KOU

タクシー運転⼿ 〜約束は海を越えて〜のKOUのレビュー・感想・評価

4.8
結論から言って、めちゃめちゃ傑作です。
今年公開された映画の中でも間違い無くベスト級の作品でした。

1980年に起こった光州事件。韓国による大量虐殺。光州を他の都市から隔絶し、デモに対して韓国による過度な抑圧と粛清。日本からやって来たドイツ人記者と彼を運ぶことになったソウルのしがないタクシー運転手が光州の現状を探る。

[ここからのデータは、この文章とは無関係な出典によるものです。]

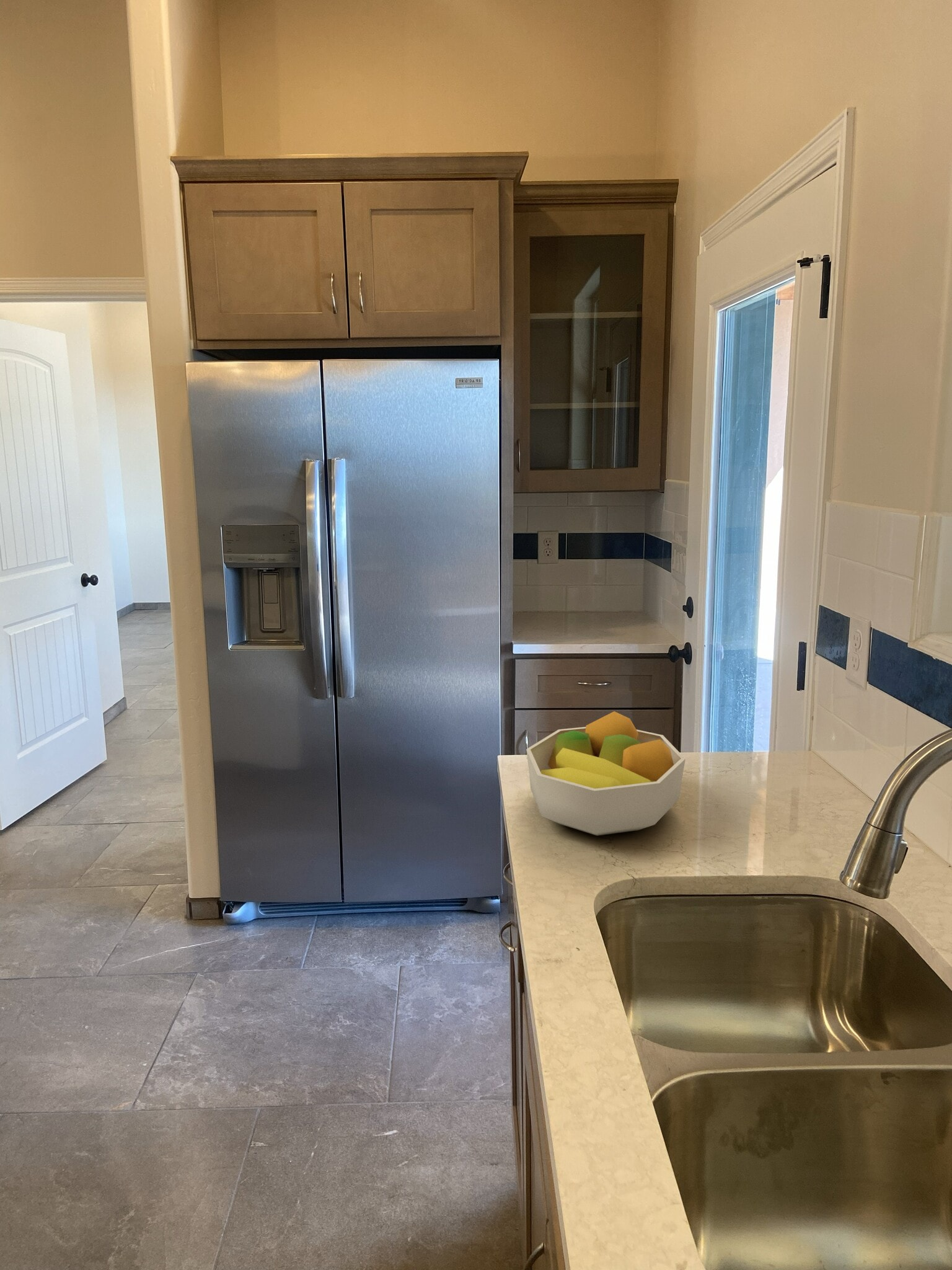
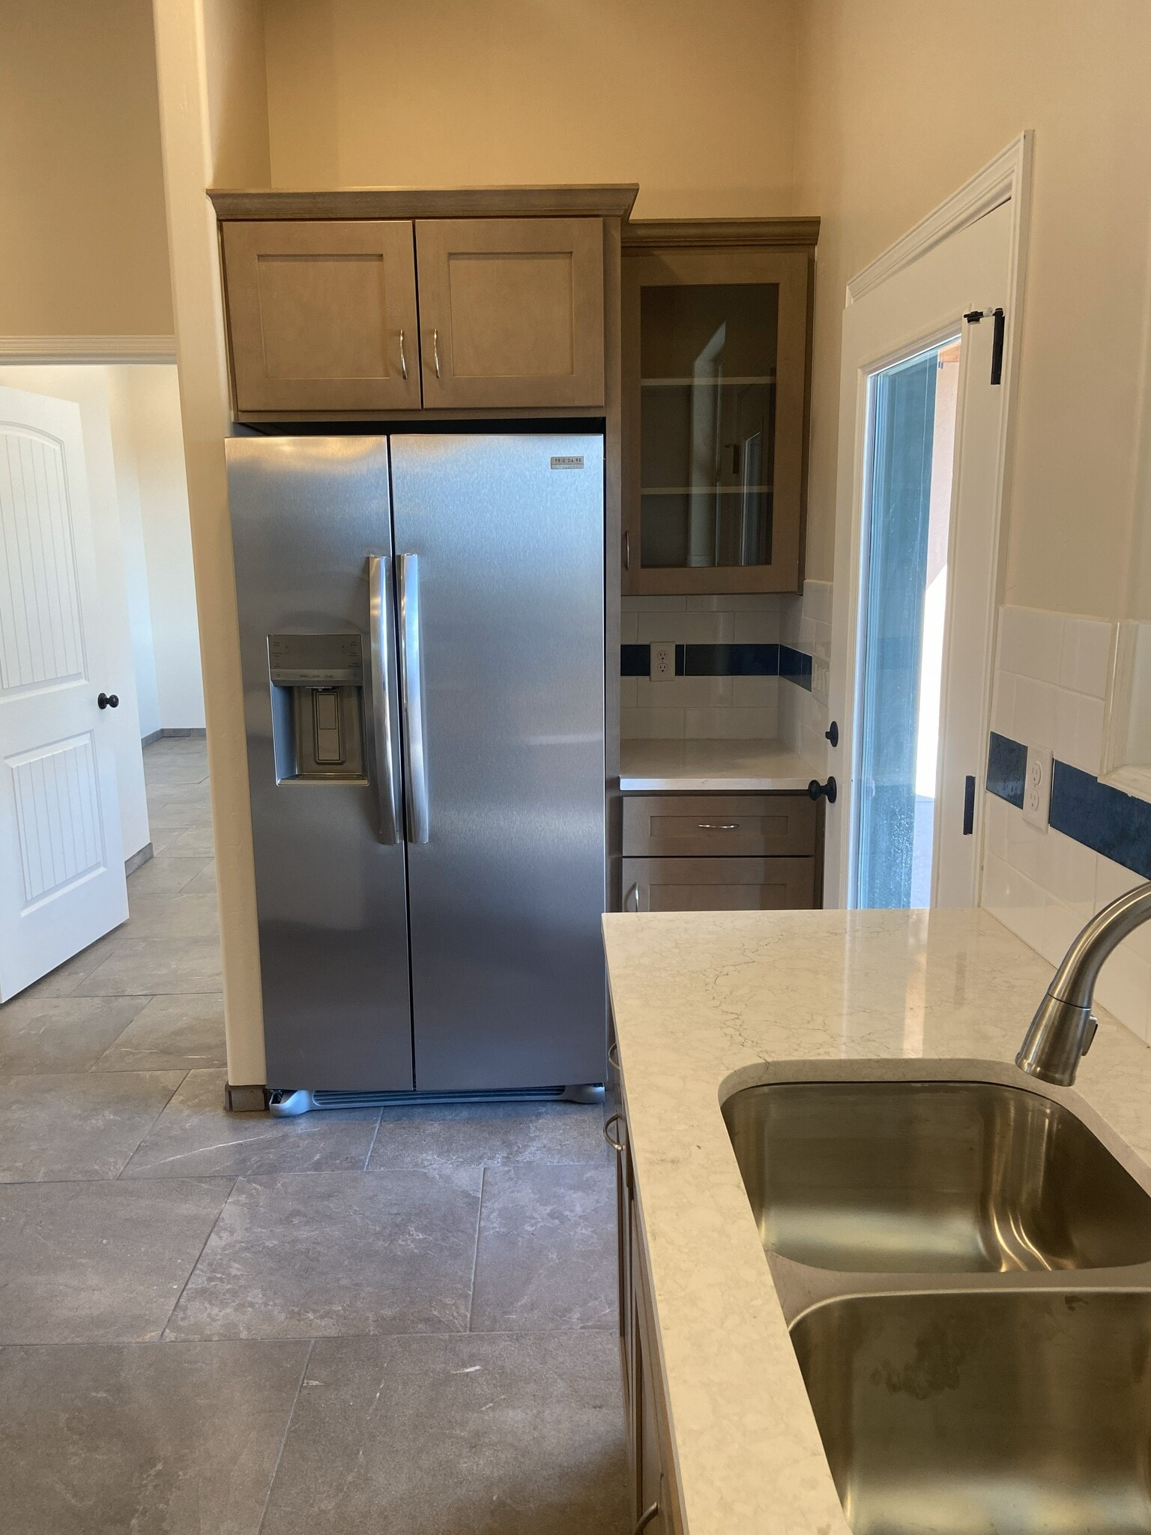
- fruit bowl [526,711,686,836]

全編を通してかなりシビアなテーマを扱っているはずが、所々笑えるコメディタッチの演出。オフビートなタッチではなく軽快でコミカルな笑いであり、しかもそれが映画の中で違和感なくしっかり渾然として共存し合えてる構成の神がかり的な巧さ。
終盤まで本当に非の打ち所がない。

キャラクターの描き方も見事で、必要最低限の型枠を其々が持っているため、キャラクターが抱く喜怒哀楽の感情に対しての説得力と整合性が半端じゃない。

タクシー運転手という設定を只のガイド役で終わらせず、後々に繋がる決定的な見せ場でフル活用する韓国映画特有のちょいやり過ぎ感もとても好感が持てるし、好きなシーンです。

この事件について興味が湧いたし、ここまで感情を揺さぶられ続ける映画体験は久しぶりで最高でした。
劇場でやっている内に間違いなく鑑賞はマストです!!最高!!!
バディ物としてもオススメです。